• [Data shown]
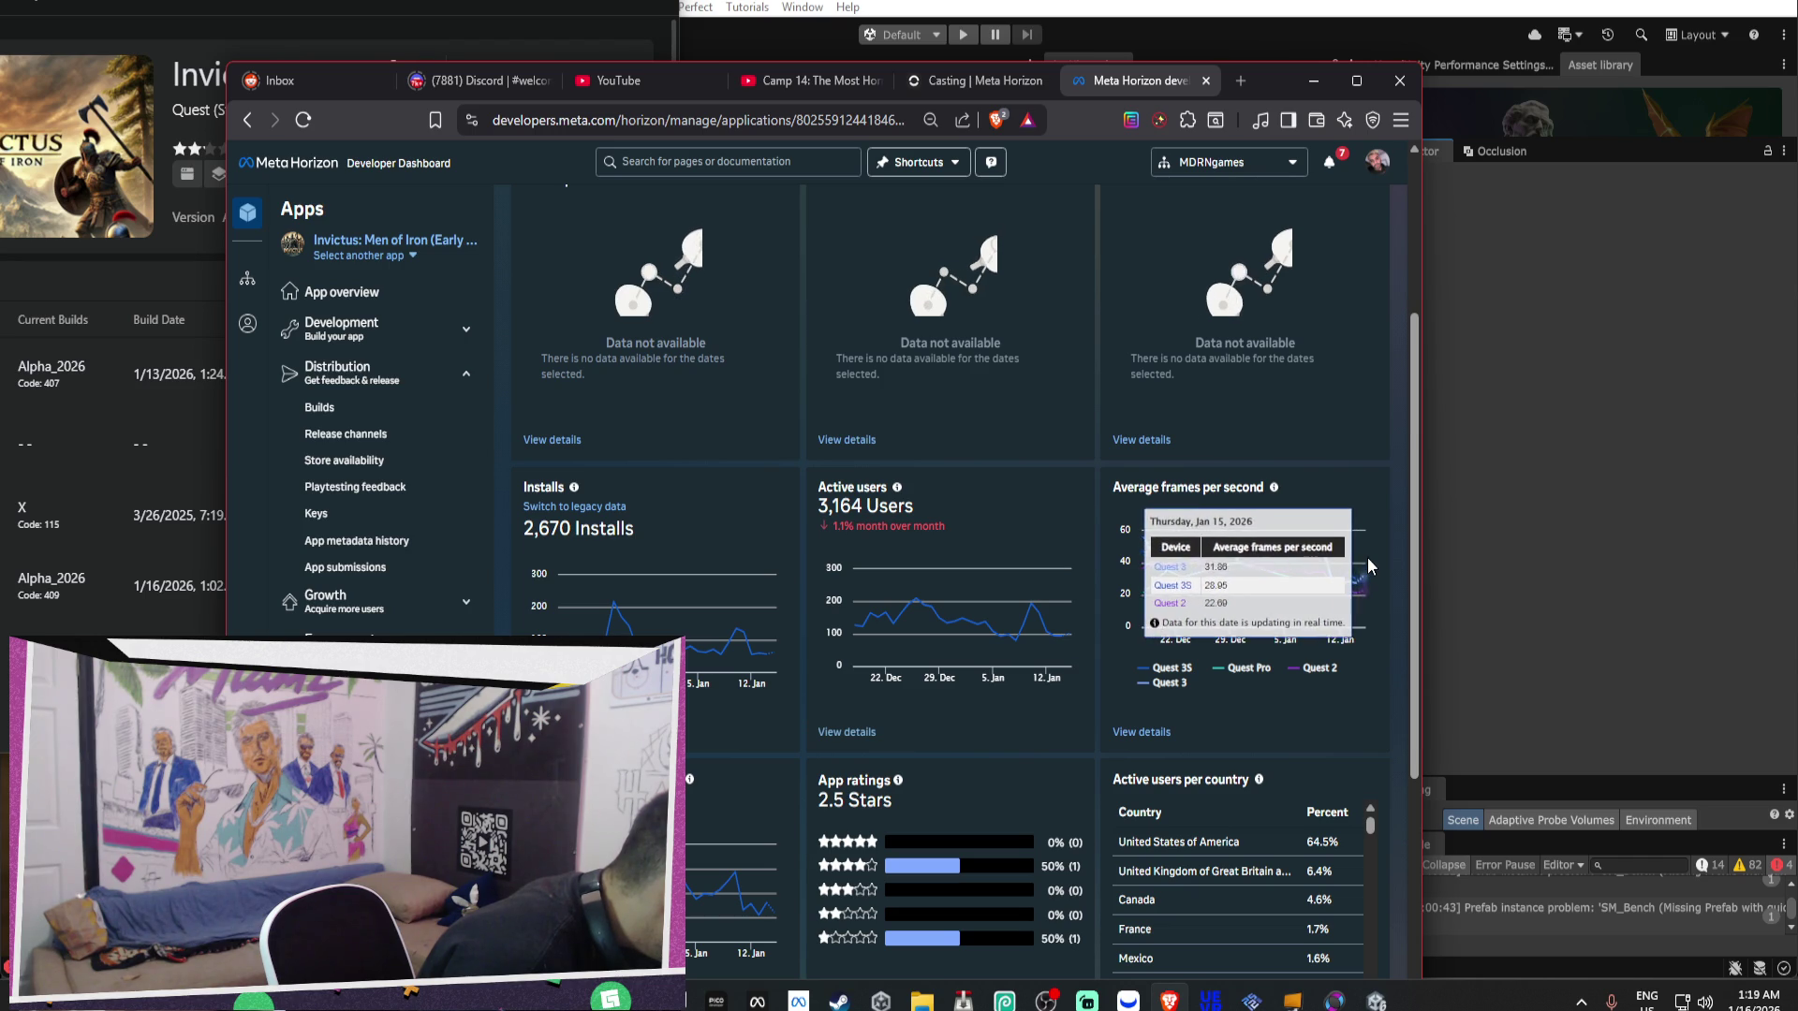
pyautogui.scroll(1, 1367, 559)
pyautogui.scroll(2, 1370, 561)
---
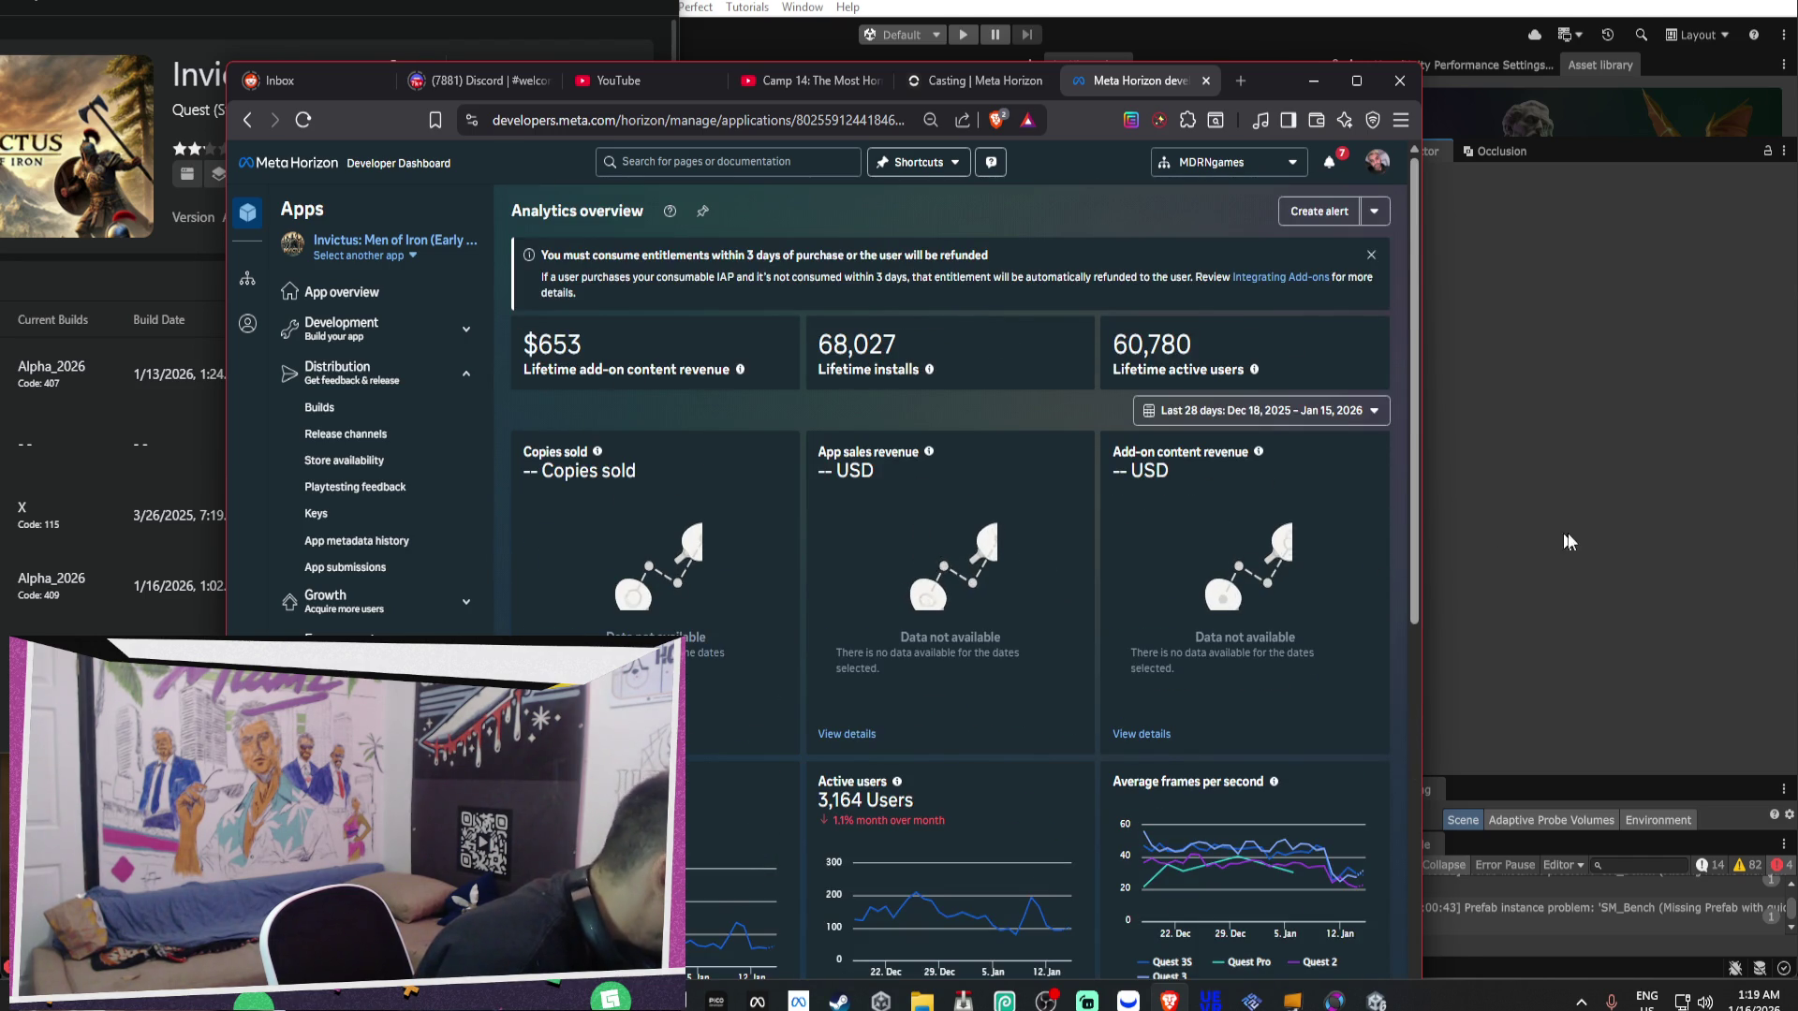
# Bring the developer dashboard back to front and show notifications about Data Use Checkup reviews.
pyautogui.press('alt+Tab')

• [Task to complete] Taking the lines above, repeat exactly those from the line that contains "# Bring the" through the line that contains "pyautogui.press('alt+Tab')", and both of those lines as well. Include nothing else.

• [Finished task]
# Bring the developer dashboard back to front and show notifications about Data Use Checkup reviews.
pyautogui.press('alt+Tab')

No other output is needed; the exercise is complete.